Dat is hier in 2 Ko 5:1 en ook in vers 4 het geval. Vers 6 en 8 zijn daarmee in overeenstemming, want daar gaat het over ‘het verblijf in het lichaam’.
We treffen dat ook bij Petrus aan. In 2 Pt1:13 en 14 is sprake van ‘in deze tent zijn’ en ‘afleggen van mijn tent’.
(b) Over de tijd waarop deze tekst slaat bestaat verschil van mening. Zeker is, dat het niet ziet op wat er bij de wedergeboorte of de bekering plaatsvindt. Daar vindt wel een verandering plaats die je met bekleding kunt aangeven. We denken dan namelijk aan de verloren zoon, die thuis kwam en nieuwe kleren aankreeg (Lk15:22; zie ook Js 61: 10). Maar dat is hier niet bedoeld. Paulus spreekt namelijk over wat wij als gelovigen verwachten. Welnu, de bekleding bedoeld in Lk 15:22 hebben we -om zo te zeggen- al. Bovendien blijkt uit dit gedeelte in vergelijking met andere Schriftplaatsen (zie a) dat het om ons lichaam gaat. Dat lichaam is onze tentwoning en die tentwoning wordt afgebroken en door een gebouw van God vervangen.

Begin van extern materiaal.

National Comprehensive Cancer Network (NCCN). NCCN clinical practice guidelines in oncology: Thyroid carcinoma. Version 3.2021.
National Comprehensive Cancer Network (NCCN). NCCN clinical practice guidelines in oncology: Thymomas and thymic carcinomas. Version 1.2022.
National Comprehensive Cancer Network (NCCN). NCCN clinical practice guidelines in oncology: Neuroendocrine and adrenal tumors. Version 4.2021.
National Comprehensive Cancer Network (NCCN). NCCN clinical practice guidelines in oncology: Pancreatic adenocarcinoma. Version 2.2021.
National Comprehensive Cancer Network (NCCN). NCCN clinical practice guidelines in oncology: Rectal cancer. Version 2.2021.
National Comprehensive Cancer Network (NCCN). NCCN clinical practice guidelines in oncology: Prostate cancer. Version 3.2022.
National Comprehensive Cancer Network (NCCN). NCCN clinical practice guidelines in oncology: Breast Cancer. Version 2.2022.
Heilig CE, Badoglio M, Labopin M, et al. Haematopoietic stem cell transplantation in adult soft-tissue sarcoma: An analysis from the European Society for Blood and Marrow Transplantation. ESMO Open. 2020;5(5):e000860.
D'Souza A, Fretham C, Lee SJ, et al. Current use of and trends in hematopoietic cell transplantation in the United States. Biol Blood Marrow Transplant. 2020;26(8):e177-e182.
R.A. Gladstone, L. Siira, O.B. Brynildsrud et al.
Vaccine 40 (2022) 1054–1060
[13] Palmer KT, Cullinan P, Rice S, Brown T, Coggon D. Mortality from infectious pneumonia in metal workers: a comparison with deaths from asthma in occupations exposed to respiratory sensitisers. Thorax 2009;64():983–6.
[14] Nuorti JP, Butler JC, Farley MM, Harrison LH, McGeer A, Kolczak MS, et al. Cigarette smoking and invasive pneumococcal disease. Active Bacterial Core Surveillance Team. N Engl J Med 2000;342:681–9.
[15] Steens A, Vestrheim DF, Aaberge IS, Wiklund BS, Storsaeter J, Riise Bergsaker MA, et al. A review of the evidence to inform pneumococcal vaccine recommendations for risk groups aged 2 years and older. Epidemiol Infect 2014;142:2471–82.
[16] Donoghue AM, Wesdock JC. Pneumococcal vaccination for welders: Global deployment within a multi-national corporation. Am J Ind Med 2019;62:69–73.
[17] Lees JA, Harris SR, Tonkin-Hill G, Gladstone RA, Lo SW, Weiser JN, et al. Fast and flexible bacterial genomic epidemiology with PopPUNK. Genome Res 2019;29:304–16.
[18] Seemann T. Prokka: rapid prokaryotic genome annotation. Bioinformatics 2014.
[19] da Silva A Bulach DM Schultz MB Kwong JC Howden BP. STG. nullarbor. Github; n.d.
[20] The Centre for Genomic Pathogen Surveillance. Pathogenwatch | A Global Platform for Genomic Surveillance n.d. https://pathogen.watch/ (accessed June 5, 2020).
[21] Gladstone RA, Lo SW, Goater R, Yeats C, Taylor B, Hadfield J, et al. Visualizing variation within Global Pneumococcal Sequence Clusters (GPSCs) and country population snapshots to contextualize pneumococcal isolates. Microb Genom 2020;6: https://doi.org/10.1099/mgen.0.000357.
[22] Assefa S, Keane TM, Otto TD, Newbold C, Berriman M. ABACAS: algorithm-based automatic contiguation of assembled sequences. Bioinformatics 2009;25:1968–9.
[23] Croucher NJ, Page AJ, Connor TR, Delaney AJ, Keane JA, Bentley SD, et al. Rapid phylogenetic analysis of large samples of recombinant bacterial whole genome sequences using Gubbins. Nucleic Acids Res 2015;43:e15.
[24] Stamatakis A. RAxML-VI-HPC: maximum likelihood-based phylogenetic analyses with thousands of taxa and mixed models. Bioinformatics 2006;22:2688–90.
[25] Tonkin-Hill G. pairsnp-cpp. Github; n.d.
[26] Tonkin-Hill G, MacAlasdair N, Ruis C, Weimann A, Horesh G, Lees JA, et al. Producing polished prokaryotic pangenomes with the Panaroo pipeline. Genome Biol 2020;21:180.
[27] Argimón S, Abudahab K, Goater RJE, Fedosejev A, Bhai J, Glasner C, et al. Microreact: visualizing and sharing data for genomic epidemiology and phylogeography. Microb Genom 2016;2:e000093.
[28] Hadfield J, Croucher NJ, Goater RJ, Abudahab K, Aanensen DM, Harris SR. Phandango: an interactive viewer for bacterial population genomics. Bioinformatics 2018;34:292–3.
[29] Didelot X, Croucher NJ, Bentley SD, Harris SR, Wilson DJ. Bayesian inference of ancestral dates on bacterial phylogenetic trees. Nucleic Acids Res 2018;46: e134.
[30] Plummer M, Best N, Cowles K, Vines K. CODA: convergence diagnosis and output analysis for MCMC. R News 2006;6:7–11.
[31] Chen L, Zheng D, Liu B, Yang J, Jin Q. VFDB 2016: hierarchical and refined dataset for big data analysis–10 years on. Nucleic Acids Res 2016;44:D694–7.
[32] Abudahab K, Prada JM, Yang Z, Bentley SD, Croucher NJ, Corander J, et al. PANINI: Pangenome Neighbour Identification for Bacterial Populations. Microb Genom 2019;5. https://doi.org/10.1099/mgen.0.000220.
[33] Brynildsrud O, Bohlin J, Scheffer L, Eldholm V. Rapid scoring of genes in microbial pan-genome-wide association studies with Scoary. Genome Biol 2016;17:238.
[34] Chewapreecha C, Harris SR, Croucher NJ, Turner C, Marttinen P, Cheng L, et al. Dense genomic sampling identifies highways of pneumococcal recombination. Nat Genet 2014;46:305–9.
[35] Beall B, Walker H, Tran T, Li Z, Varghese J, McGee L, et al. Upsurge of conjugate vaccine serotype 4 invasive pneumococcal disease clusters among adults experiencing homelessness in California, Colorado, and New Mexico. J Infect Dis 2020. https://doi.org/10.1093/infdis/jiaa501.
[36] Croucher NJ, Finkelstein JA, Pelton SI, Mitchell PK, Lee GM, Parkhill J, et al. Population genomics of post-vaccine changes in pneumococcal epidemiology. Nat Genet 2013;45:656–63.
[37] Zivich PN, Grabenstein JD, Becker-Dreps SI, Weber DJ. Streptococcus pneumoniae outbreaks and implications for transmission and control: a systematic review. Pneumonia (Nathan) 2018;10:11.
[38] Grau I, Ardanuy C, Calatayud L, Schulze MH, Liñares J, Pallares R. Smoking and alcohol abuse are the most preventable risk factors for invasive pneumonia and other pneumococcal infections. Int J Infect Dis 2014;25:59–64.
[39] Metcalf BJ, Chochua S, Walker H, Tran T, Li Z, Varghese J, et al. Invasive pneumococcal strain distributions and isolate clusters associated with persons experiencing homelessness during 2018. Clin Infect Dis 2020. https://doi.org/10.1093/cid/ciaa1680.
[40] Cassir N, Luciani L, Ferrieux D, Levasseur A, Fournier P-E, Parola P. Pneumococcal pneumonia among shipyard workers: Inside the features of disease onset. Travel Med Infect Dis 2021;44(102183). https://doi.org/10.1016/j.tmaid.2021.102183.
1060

Velen leggen dit gedeelte uit met het oog op het sterven van de gelovige. Men baseert zich vooral op vers 1 waar sprake is van ‘afbreken’ van onze woning. Welnu, bij het sterven wordt het lichaam afgebroken. Maar dat we dan een nieuw lichaam krijgen wordt nergens in de Schrift gezegd.
Er is dan ook veel meer voor te zeggen, dat deze tekst ziet op wat er bij de komst van de Heer Jezus gebeurt. Dat er dan wat met ons lichaam gebeurt, wordt klaar en duidelijk in een tweetal Schriftplaatsen gezegd. Te denken valt aan 1Ko 15:51-54 waar gezegd wordt dat we niet allen zullen ontslapen, maar zullen veranderd worden. Die verandering bestaat dan hieruit dat dit sterfelijke en vergankelijke lichaam onsterflijkheid en onvergankleijkheid zal aandoen. Dat stemt goed overeen met het vervangen van de aardse tent door het gebouw uit de hemelen waar Paulus het in 2Ko 5:1 over heeft. De tweede Schriftplaats is Fl 3:20,21 waar gezegd wordt, dat de Heer Jezus het lichaam van onze vernedering zal veranderen tot gelijkvomigheid aan het lichaam van zijn heerlijkheid. Ook daarmee laat zich 2Ko 5:1 goed combineren. We achten di laatste dan ook de juiste uitleg.